Наконец, книги приходят и определяют следующие десять дней: будем ли больше налегать на чтение, или дрянь принесли и будем больше разговаривать. Книг приносят столько, сколько в камере — расчёт хлебореза, а не библиотекаря: на одного — одну, на шестерых — шесть. Многолюдные камеры выигрывают.

Иногда девица на чудо выполняет наши заказы! Но и когда пренебрегает ими, всё равно получается интересно. Потому что сама библиотека Большой Лубянки — уникум. Вероятно, свозили её из конфискованных частных библиотек; книголюбы, собиравшие их, уже отдали душу Богу. Но главное: десятилетиями повально цензуруя и оскопляя все библиотеки страны, госбезопасность забывала покопаться у себя за пазухой — и здесь, в самом логове, можно было читать Замятина, Пильняка, Пантелеймона Романова и любой том из полного Мережковского. (А иные шутили: нас считают погибшими, потому и дают читать запрещённое. Я-то думаю, лубянские библиотекари понятия не имели, чту они нам дают — лень и невежество.)

В эти предобеденные часы остро читается. Но одна фраза может тебя подбросить и погнать, и погнать от окна к двери, от двери к окну. И хочется показать кому-нибудь, чту ты прочёл и чту отсюда следует, и вот уже затевается спор. Спорится тоже остро в это время!

Мы часто схватываемся с Юрием Евтуховичем.

* * *

В то мартовское утро, когда нас пятерых перевели в дворцовую 53-ю камеру, — к нам впустили шестого.

Он вошёл — тенью, кажется — не стуча ботинками по полу.
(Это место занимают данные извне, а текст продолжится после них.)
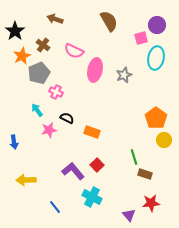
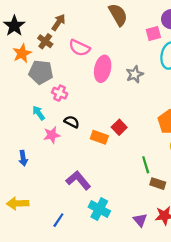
brown arrow: (55, 19) -> (58, 22), moved, turned 105
gray pentagon: (39, 73) -> (41, 72), turned 30
blue arrow: (14, 142) -> (23, 158), moved
red square: (97, 165) -> (119, 127), moved
yellow arrow: (26, 180) -> (18, 203), moved
blue line: (55, 207) -> (58, 220), turned 72
purple triangle: (129, 215) -> (140, 220), moved

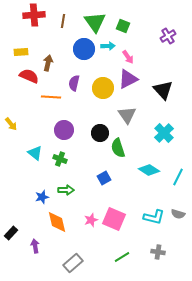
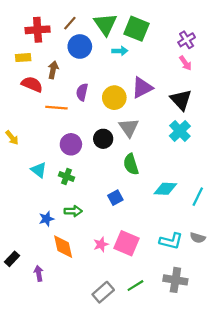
red cross: (34, 15) -> (38, 30), moved
brown line: (63, 21) -> (70, 23), turned 32
green square: (123, 26) -> (137, 29), size x1.6
blue circle: (84, 49) -> (80, 46), moved
pink arrow: (128, 57) -> (185, 63), moved
gray triangle: (127, 115) -> (129, 128), moved
black circle: (100, 133) -> (103, 139), moved
cyan cross: (164, 133) -> (180, 131), moved
cyan diamond: (149, 170) -> (165, 189), turned -30
gray cross: (158, 252) -> (175, 280), size x1.5
gray rectangle: (73, 263) -> (103, 292), moved

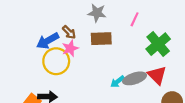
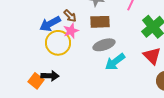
gray ellipse: (135, 78) -> (104, 45), moved
cyan arrow: (117, 82) -> (115, 62), size x1.5

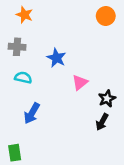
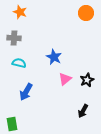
blue star: (56, 58) -> (54, 57), moved
pink triangle: (80, 82) -> (65, 79), moved
black arrow: (102, 122) -> (83, 111), moved

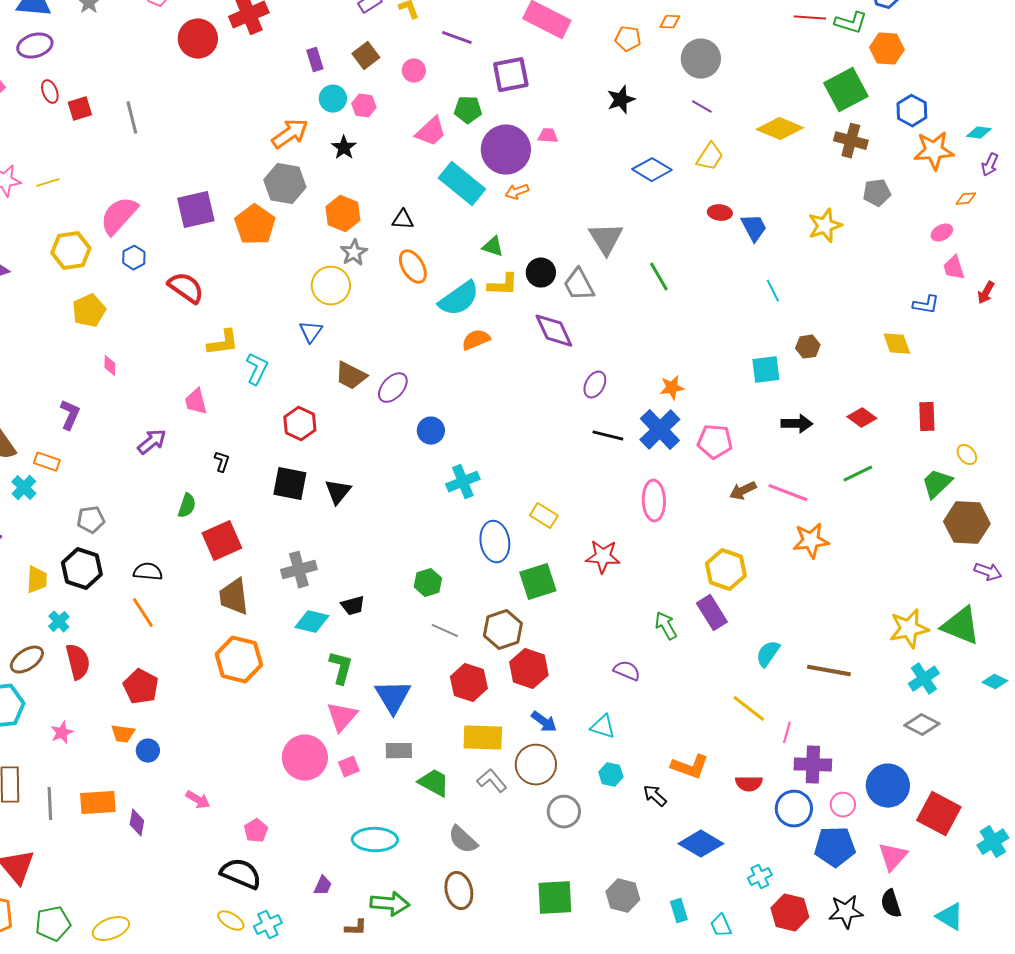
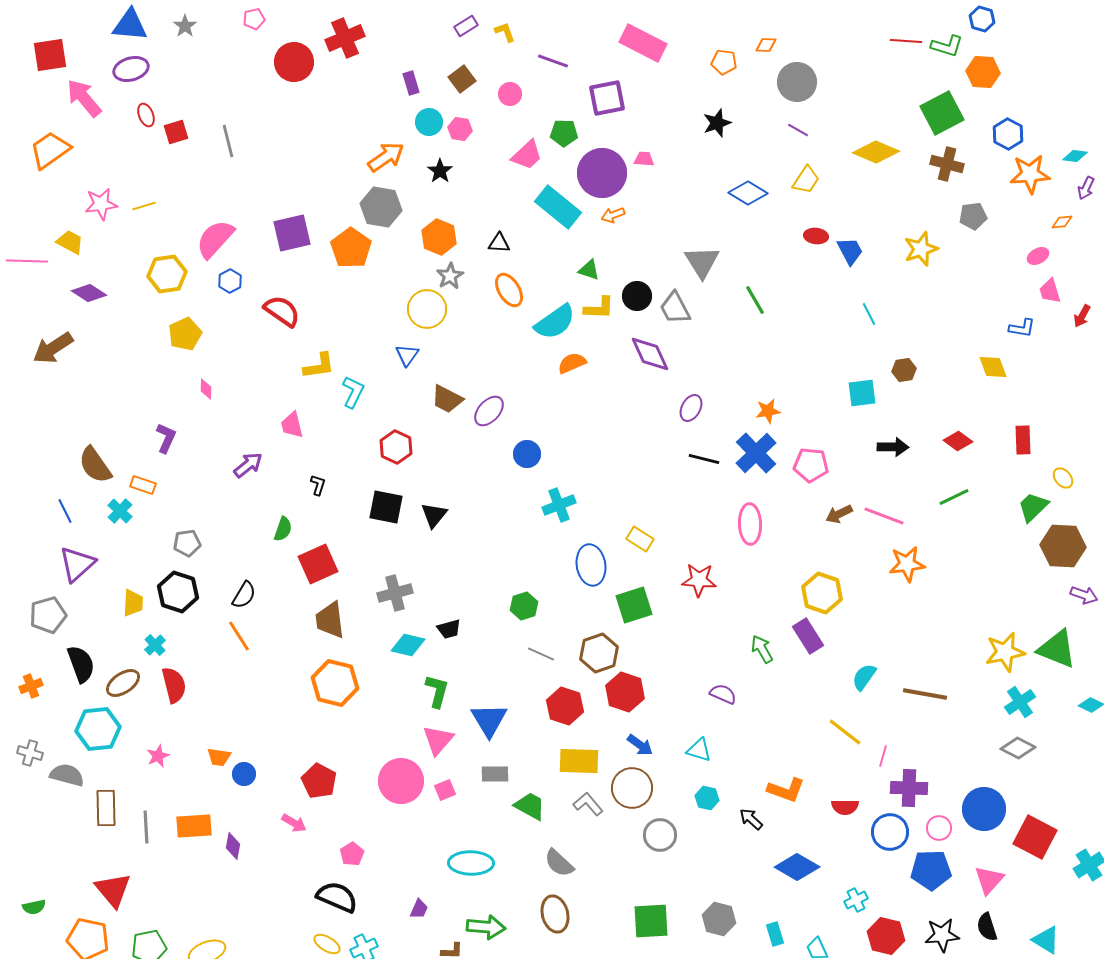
black semicircle: (148, 572) -> (244, 595), turned 116
red pentagon: (141, 687) -> (319, 781), moved

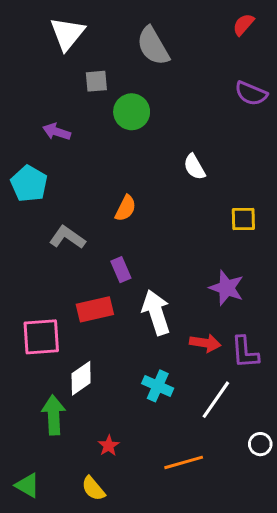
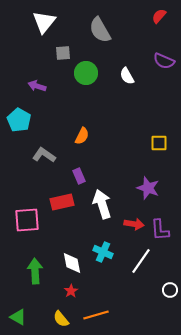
white semicircle: (194, 167) -> (127, 76), moved
white diamond: (81, 378) -> (72, 263), moved, turned -65
orange line: (184, 462) -> (96, 315), moved

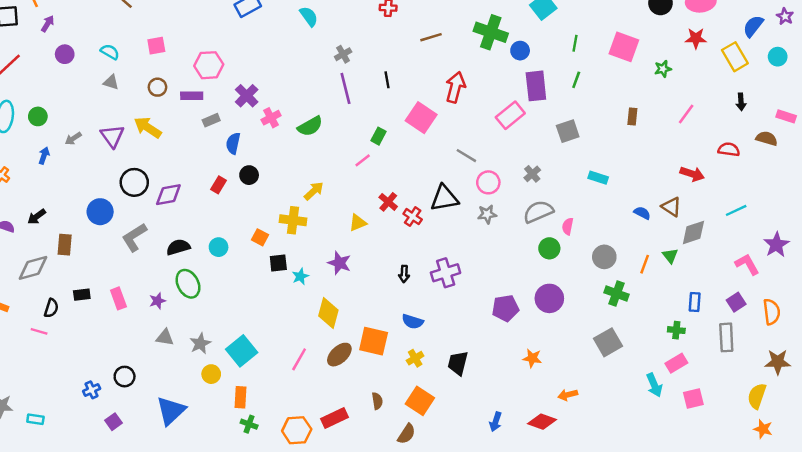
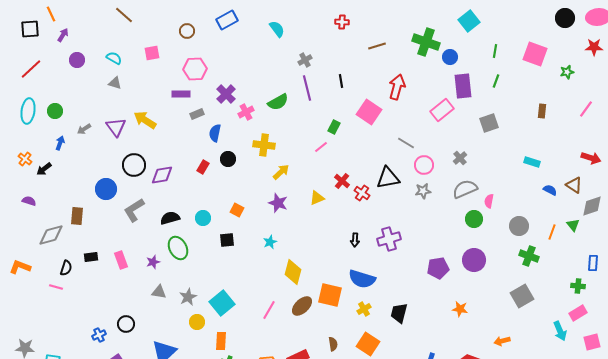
brown circle: (157, 87) -> (187, 31), moved
green semicircle: (310, 126) -> (278, 102), moved
cyan rectangle: (598, 178) -> (532, 162), moved
black arrow: (37, 217) -> (44, 169), moved
yellow cross: (293, 220) -> (264, 145), moved
black square: (278, 263) -> (227, 240), moved
purple star: (339, 263) -> (278, 203), moved
blue semicircle: (413, 322) -> (362, 279), size x1.5
orange arrow: (568, 395) -> (502, 341), moved

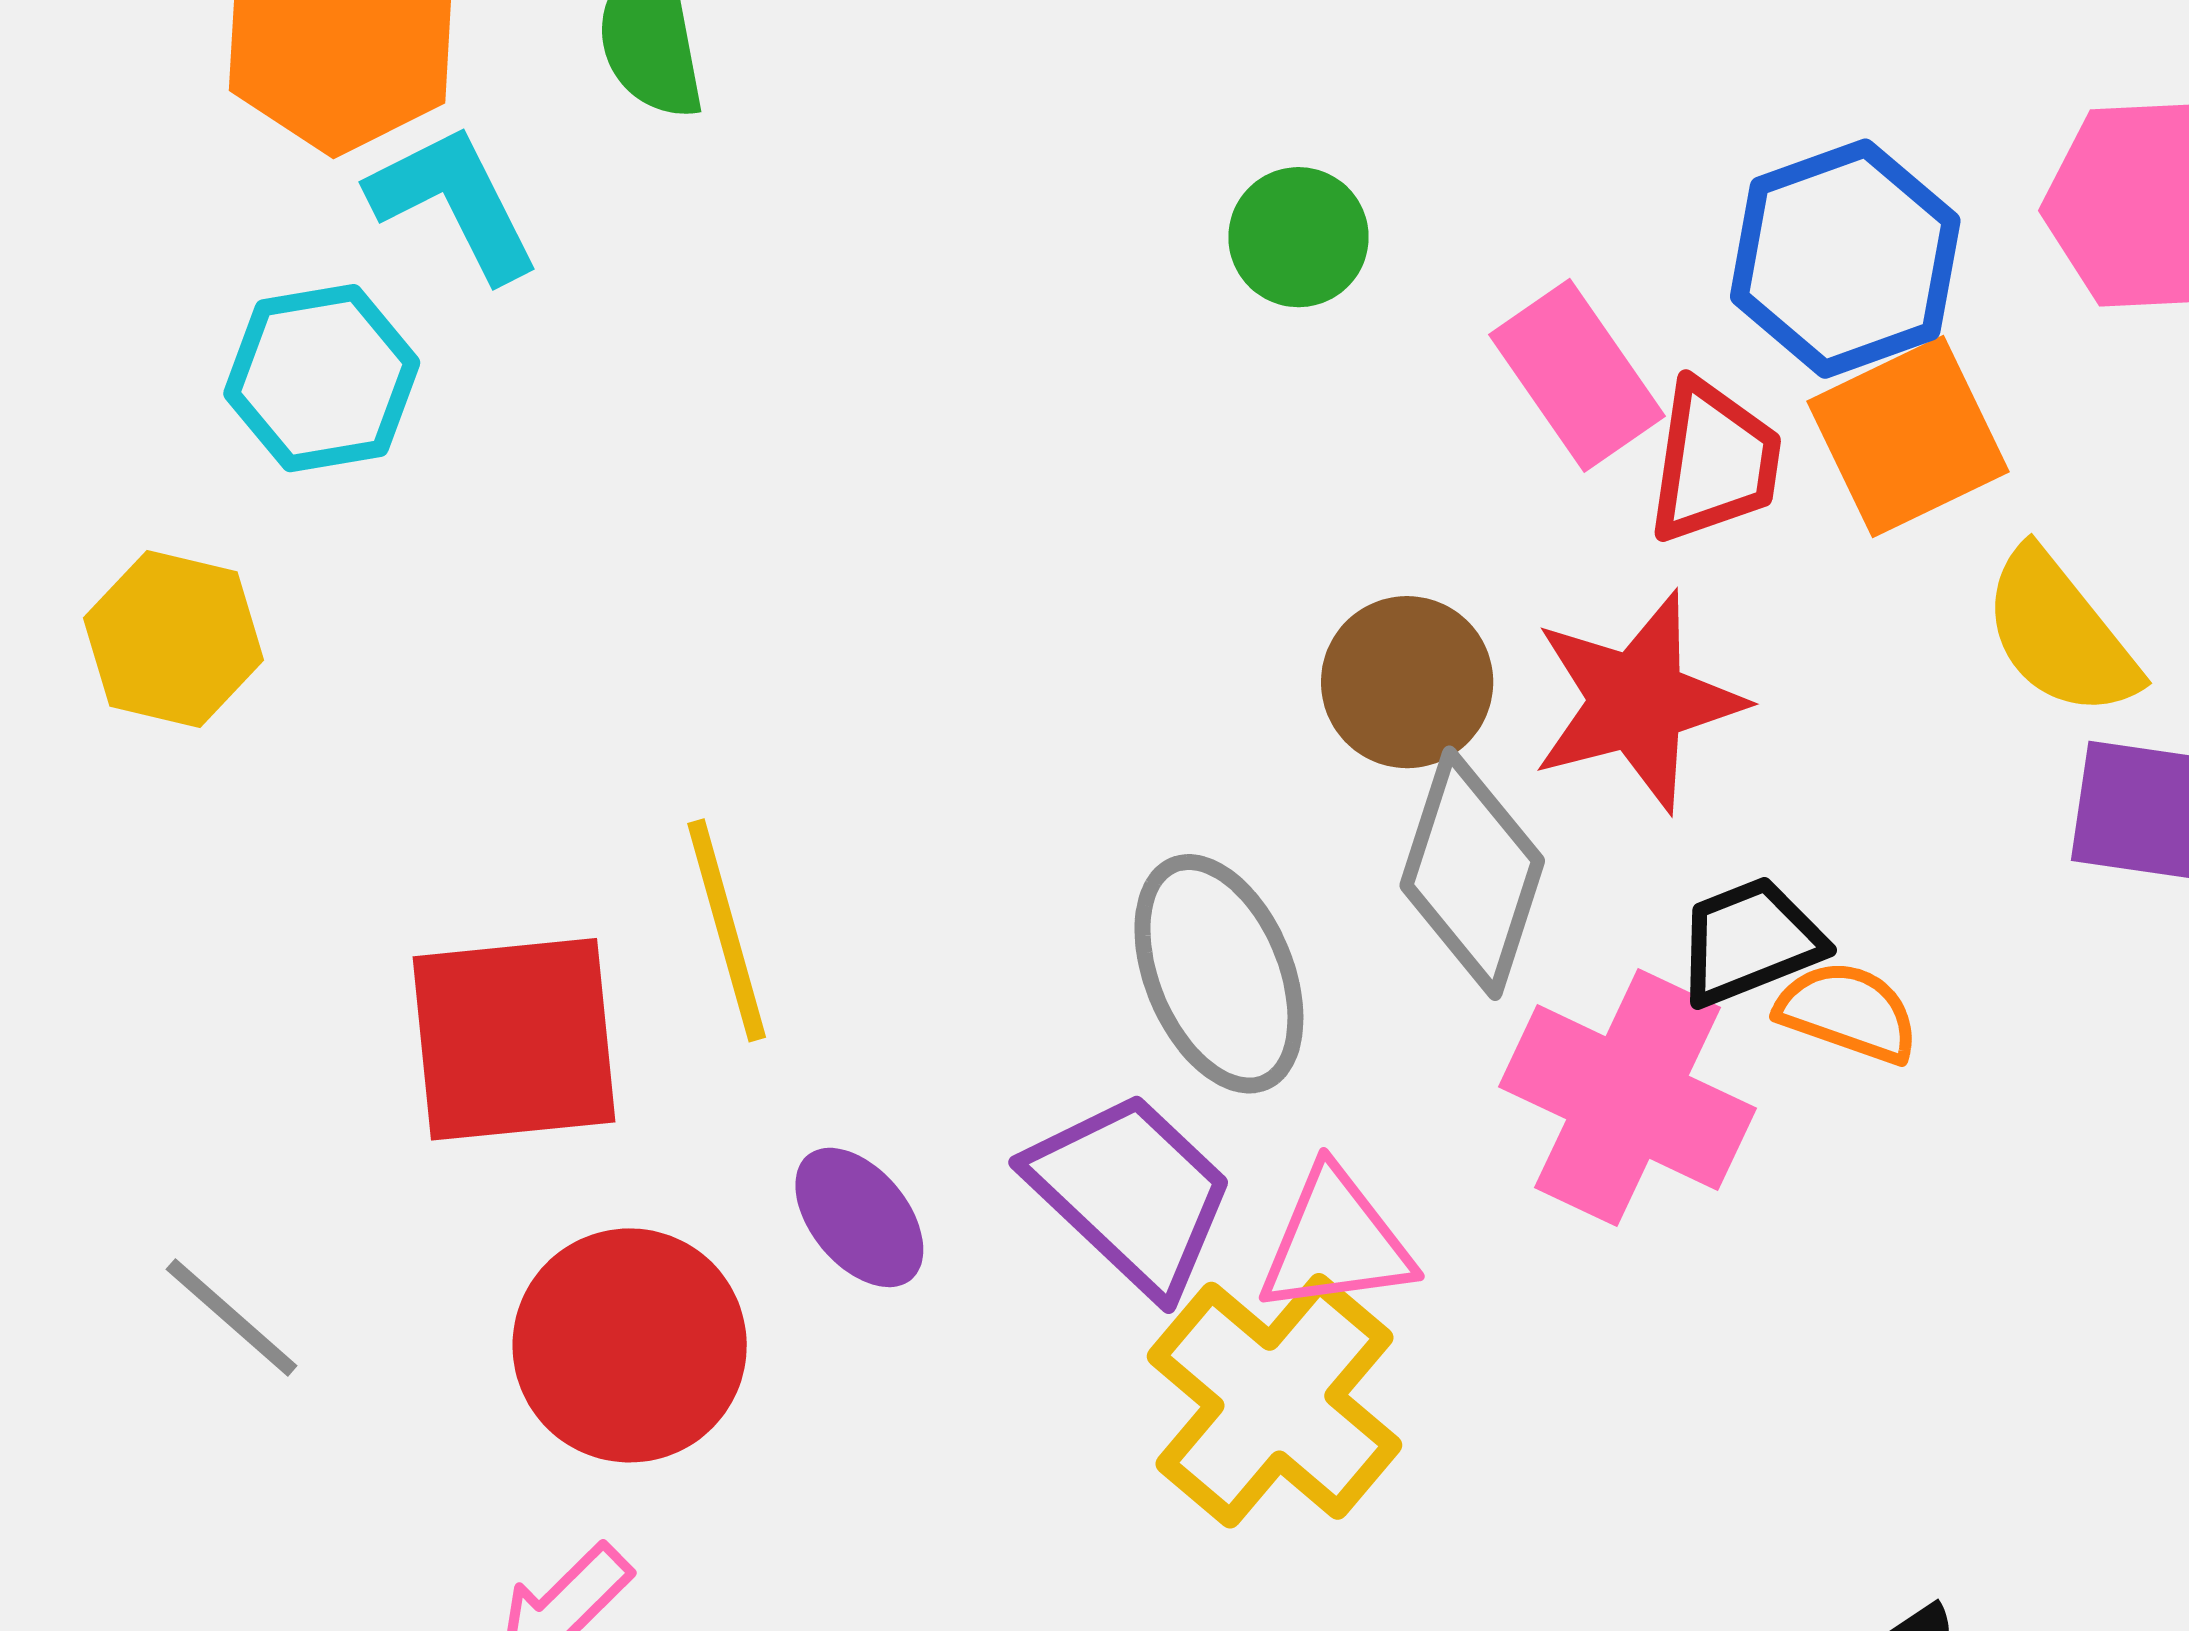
Он вошёл и, не уверенный, что устоит, спиной привалился к дверному косяку. В камере уже не горела лампочка, и утренний свет был мутен, однако новичок не смотрел в полные глаза, он щурился. И молчал.

Сукно его военного френча и брюк не позволяло отнести его ни к советской, ни к немецкой, ни к польской или английской армии. Склад лица был вытянутый, мало русский. Ну, да и худ же как! И при худобе очень высок.

Мы спросили его по-русски — он молчал. Сузи спросил по-немецки — он молчал. Фастенко спросил по-французски, по-английски — он молчал. Лишь постепенно на его измождённом жёлтом полумёртвом лице появилась улыбка — единственную такую я видел за всю мою жизнь!

— Лю-уди… — слабо выговорил он, как бы возвращаясь из обморока или как бы ночью минувшей прождав расстрела. И протянул слабую истончавшую руку. Она держала узелочек в тряпице. Наш наседка уже понял, чту это, бросился, схватил узелок, развязал на столе — граммов двести там было лёгкого табаку, и уже сворачивал себе четырёхкратную папиросу.